=== THE INPUT ===
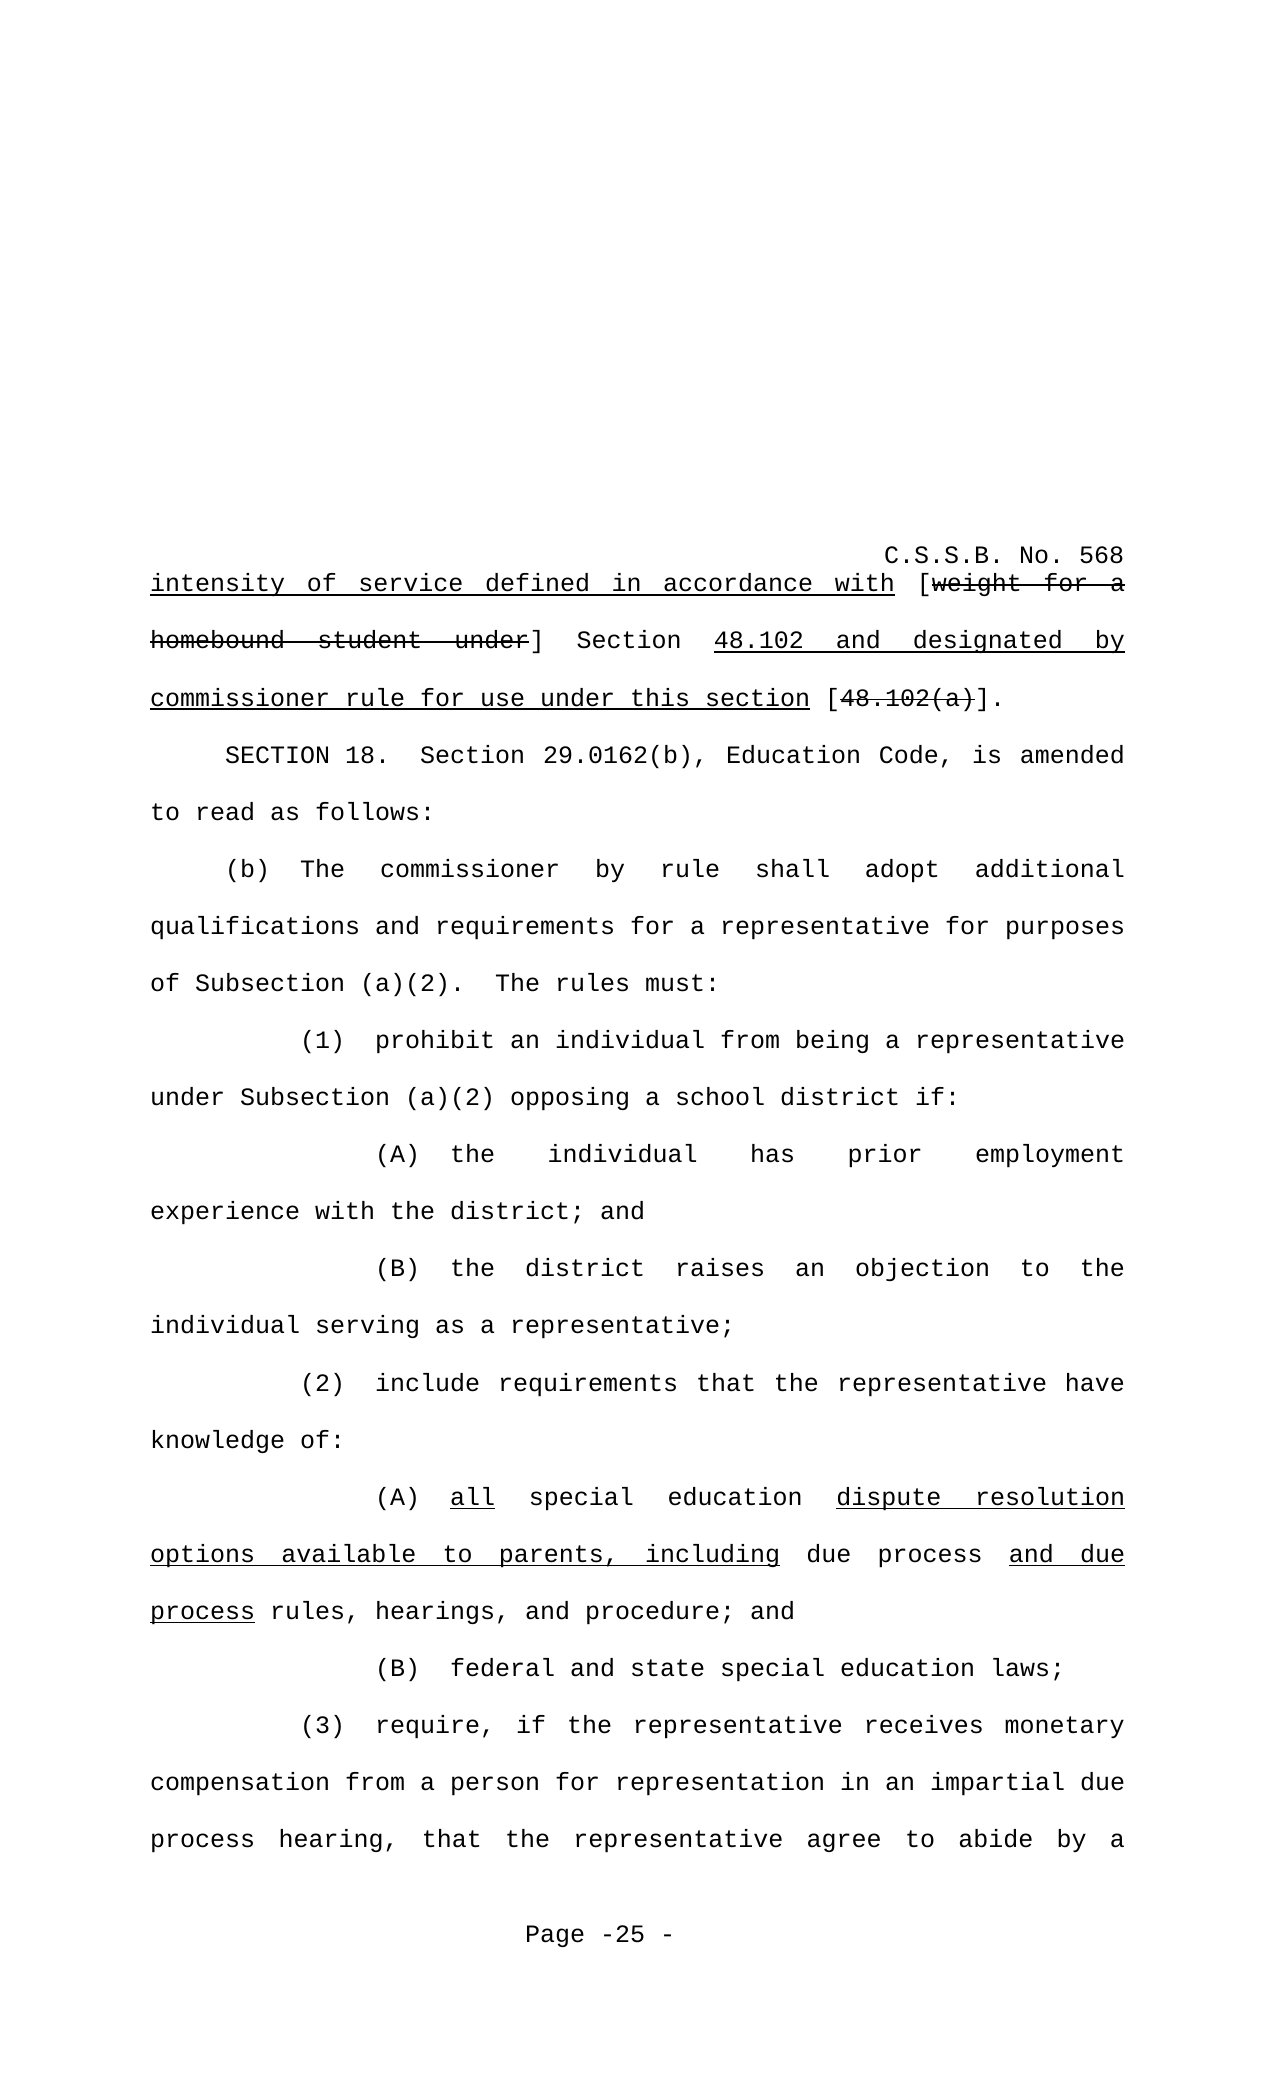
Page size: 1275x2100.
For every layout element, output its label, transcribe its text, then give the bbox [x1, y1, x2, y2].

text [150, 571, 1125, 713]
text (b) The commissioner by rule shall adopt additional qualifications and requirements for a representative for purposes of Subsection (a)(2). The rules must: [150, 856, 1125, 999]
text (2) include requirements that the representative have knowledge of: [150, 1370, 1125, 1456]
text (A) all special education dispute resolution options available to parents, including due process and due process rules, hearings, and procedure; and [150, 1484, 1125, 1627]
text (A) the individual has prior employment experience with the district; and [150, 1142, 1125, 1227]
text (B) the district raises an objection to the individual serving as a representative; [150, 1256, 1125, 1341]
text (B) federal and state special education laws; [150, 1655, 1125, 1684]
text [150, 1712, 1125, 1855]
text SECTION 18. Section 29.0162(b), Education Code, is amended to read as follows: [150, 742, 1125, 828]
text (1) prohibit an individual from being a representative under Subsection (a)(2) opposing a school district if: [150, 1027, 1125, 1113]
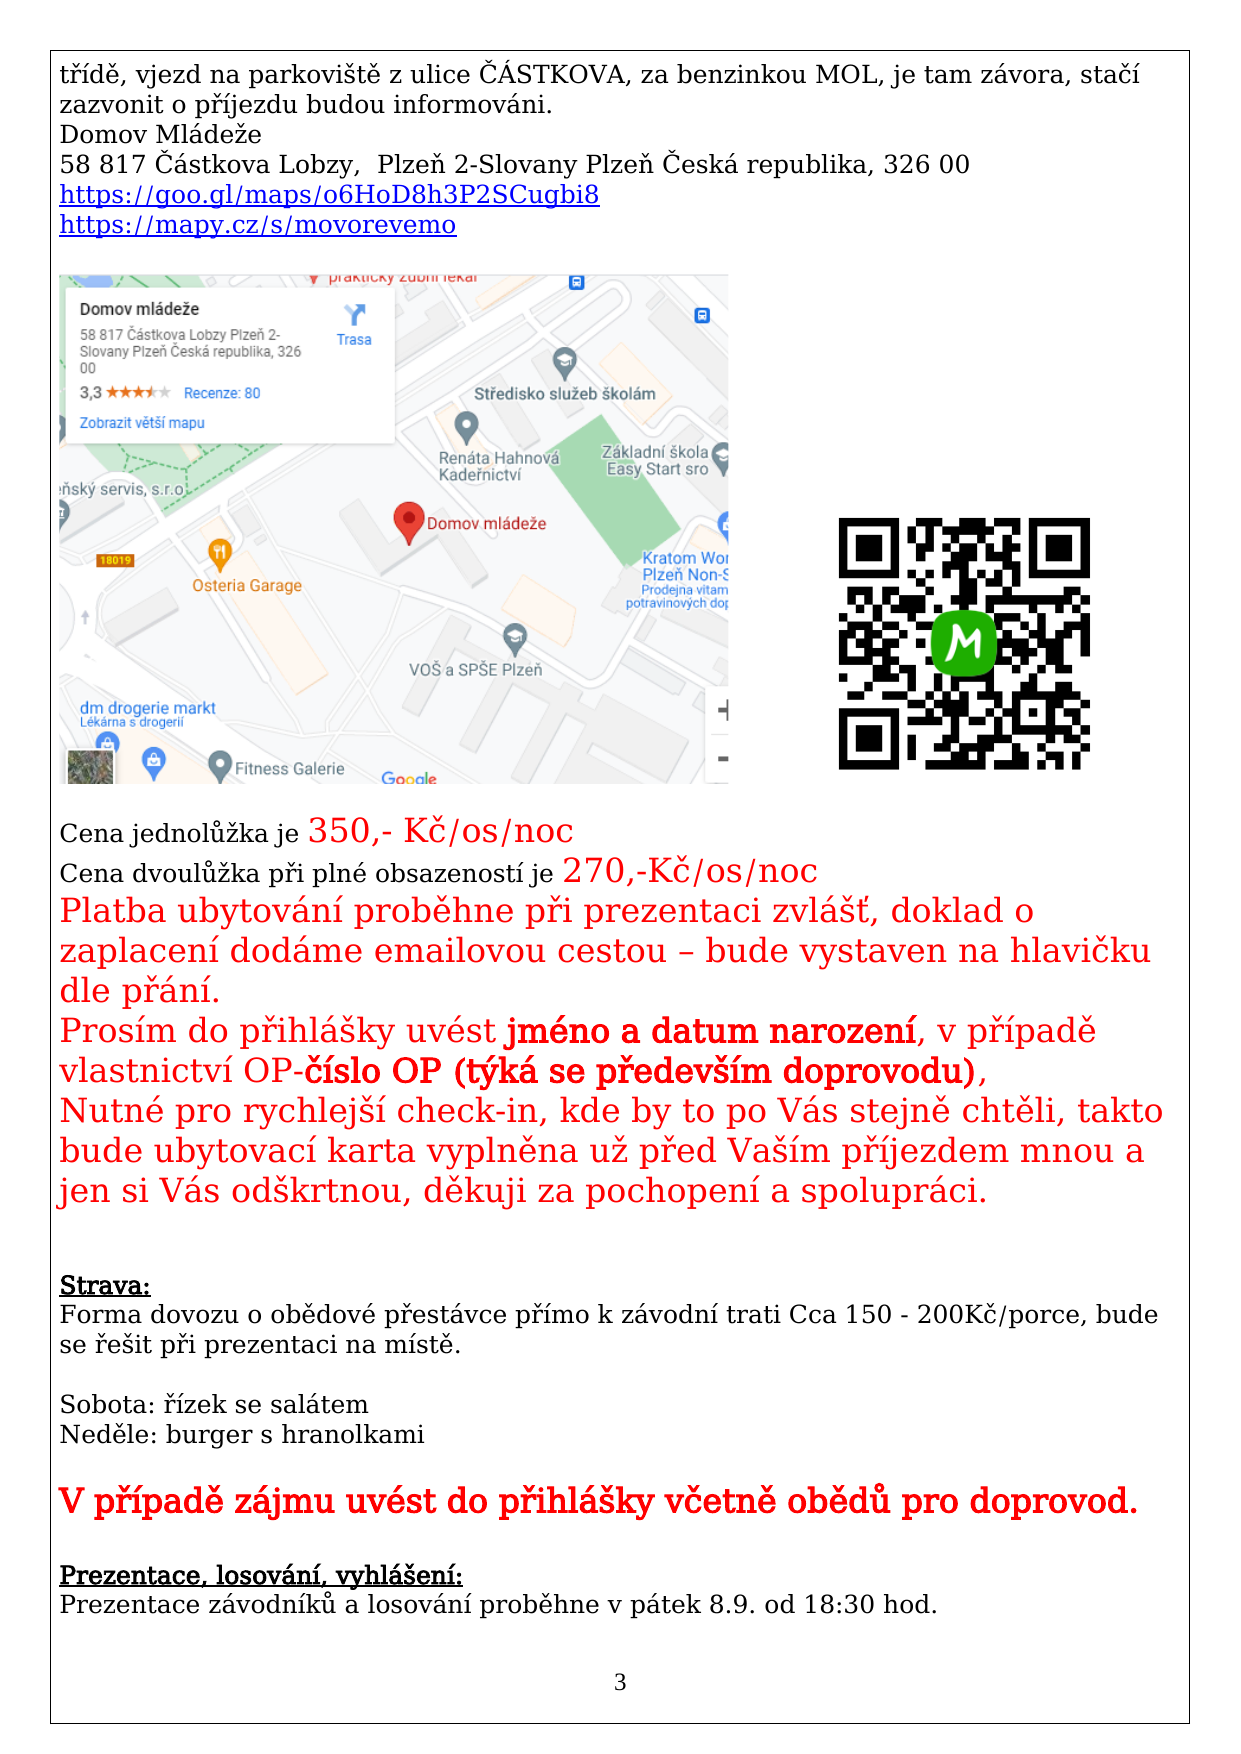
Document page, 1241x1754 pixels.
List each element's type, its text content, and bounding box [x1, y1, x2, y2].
===
§ **WHAT IS NEEDED**:
Leave out the pictures and print each record exactly as it stands.

§ **ANSWER SPACE**:
Page size: 1275x2100.
For every layout element, output its label, transcribe its text, then give the bbox [x1, y1, x2, y2].

text [150, 571, 1125, 713]
text (b) The commissioner by rule shall adopt additional qualifications and requirements for a representative for purposes of Subsection (a)(2). The rules must: [150, 856, 1125, 999]
text (2) include requirements that the representative have knowledge of: [150, 1370, 1125, 1456]
text (A) all special education dispute resolution options available to parents, including due process and due process rules, hearings, and procedure; and [150, 1484, 1125, 1627]
text (A) the individual has prior employment experience with the district; and [150, 1142, 1125, 1227]
text (B) the district raises an objection to the individual serving as a representative; [150, 1256, 1125, 1341]
text (B) federal and state special education laws; [150, 1655, 1125, 1684]
text [150, 1712, 1125, 1855]
text SECTION 18. Section 29.0162(b), Education Code, is amended to read as follows: [150, 742, 1125, 828]
text (1) prohibit an individual from being a representative under Subsection (a)(2) opposing a school district if: [150, 1027, 1125, 1113]
Document page, 1241x1754 pixels.
List each element's type, its text content, and bounding box [x1, y1, x2, y2].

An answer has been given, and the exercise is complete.